## 待完成任务
1. 根据阅读材料回答：
(a) 静态批处理示意图下方标出的利用率是多少？
(b) 连续批处理示意图中，Batch 2 里哪个请求完成后 D、E 加入？
(c) ContinuousBatcher 的 max_batch_size 默认值是多少？
2. 把阅读材料中从含有"is_finished: bool = False"的文字开始、到"self.max_new_tokens - len(self.generated_ids)"结束的部分原样抄录下来。

## 阅读材料
连续批处理与Titan推理系统

1. 概述

连续批处理（Continuous Batching）是LLM推理系统中提升GPU利用率的核心技术。Titan推理系统则代表了2025年SOTA的推理优化方案，通过融合连续批处理、投机解码和智能调度来实现极致性能。

核心问题

传统批处理的局限性：

• 静态批处理：所有请求必须同时完成
• GPU空闲：短请求等待长请求
• 资源浪费：无法动态调整

连续批处理的解决方案

动态批处理：新请求可替换已完成请求

结果：GPU利用率从30%提升至90%+

2. 批处理范式对比

2.1 静态批处理

时间 →
┌─────────────────────────────────────────────────────────┐
│ Request A (10 tokens)  │████████│                         │
│ Request B (50 tokens)   │████████░░░░░░░░░░░░░░░░░░░░░░│
│ Request C (30 tokens)   │████████░░░░░░░░░░░░░░░░░░░░░░│
└─────────────────────────────────────────────────────────┘
                              ↑
                         GPU空闲等待

利用率: ~30%

2.2 连续批处理

时间 →
┌─────────────────────────────────────────────────────────┐
│ Batch 1: A, B, C                                       │
│         │▓▓│▓▓▓▓▓▓▓▓▓▓▓▓▓▓▓▓▓▓▓▓▓▓▓▓▓▓▓▓▓▓▓▓▓▓▓▓│
│                                                          │
│ Batch 2: D, E, B, C  ← A完成，D/E加入                   │
│            │▓▓│▓▓▓▓▓▓▓▓▓▓▓▓▓▓▓▓▓▓▓▓▓▓▓▓▓▓│            │
│                                                          │
│ Batch 3: F, G, B, C  ← D/E完成，F/G加入                 │
│               │▓▓│▓▓▓▓▓▓▓▓▓▓▓▓▓▓▓▓▓▓▓▓▓▓▓│            │
└─────────────────────────────────────────────────────────┘
                              ↑
                         GPU持续工作

利用率: ~90%

3. 连续批处理实现

3.1 核心算法

from dataclasses import dataclass, field
from typing import List, Optional
import heapq
 
@dataclass
class Request:
    """推理请求"""
    request_id: str
    prompt_ids: List[int]
    max_new_tokens: int
    generated_ids: List[int] = field(default_factory=list)
    is_finished: bool = False
    
    @property
    def total_length(self) -> int:
        return len(self.prompt_ids) + len(self.generated_ids)
    
    @property
    def remaining_tokens(self) -> int:
        return self.max_new_tokens - len(self.generated_ids)
 
class ContinuousBatcher:
    """
    连续批处理调度器
    
    核心思想：
    1. 保持batch动态更新
    2. 已完成请求立即替换为新请求
    3. 最大化GPU利用率
    """
    
    def __init__(
        self,
        model,  # 推理模型
        max_batch_size: int = 32,
        max_sequence_length: int = 4096,
        prefill_chunk_size: int = 512
    ):
        self.model = model
        self.max_batch_size = max_batch_size
        self.max_sequence_length = max_sequence_length
        self.prefill_chunk_size = prefill_chunk_size
        
        # 请求管理
        self.pending_requests: List[Request] = []  # 等待调度的请求
        self.running_requests: List[Request] = []  # 正在运行的请求
        self.completed_requests: List[Request] = []  # 已完成的请求
        
        # 批处理状态
        self.prompt_dicts = []  # 当前batch的prompt
        self.max_running_length = 0  # 当前batch最大长度
        
    def add_request(self, request: Request):
        """添加新请求"""

## 数据摘录

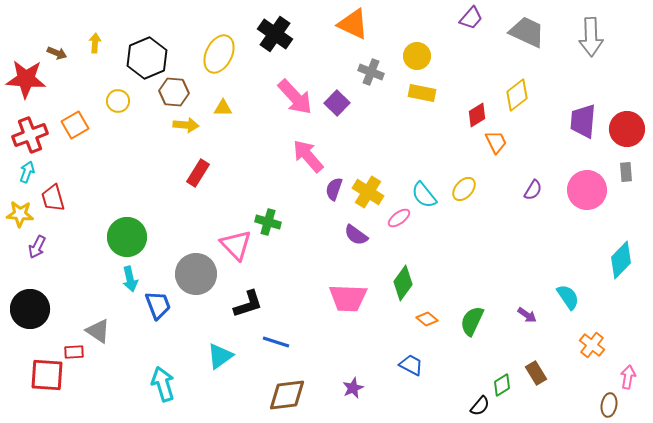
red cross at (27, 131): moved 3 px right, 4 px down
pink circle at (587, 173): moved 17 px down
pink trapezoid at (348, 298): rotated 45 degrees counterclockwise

## 参考答案
1.
(a) 约30%
(b) A
(c) 32

2.
is_finished: bool = False
    
    @property
    def total_length(self) -> int:
        return len(self.prompt_ids) + len(self.generated_ids)
    
    @property
    def remaining_tokens(self) -> int:
        return self.max_new_tokens - len(self.generated_ids)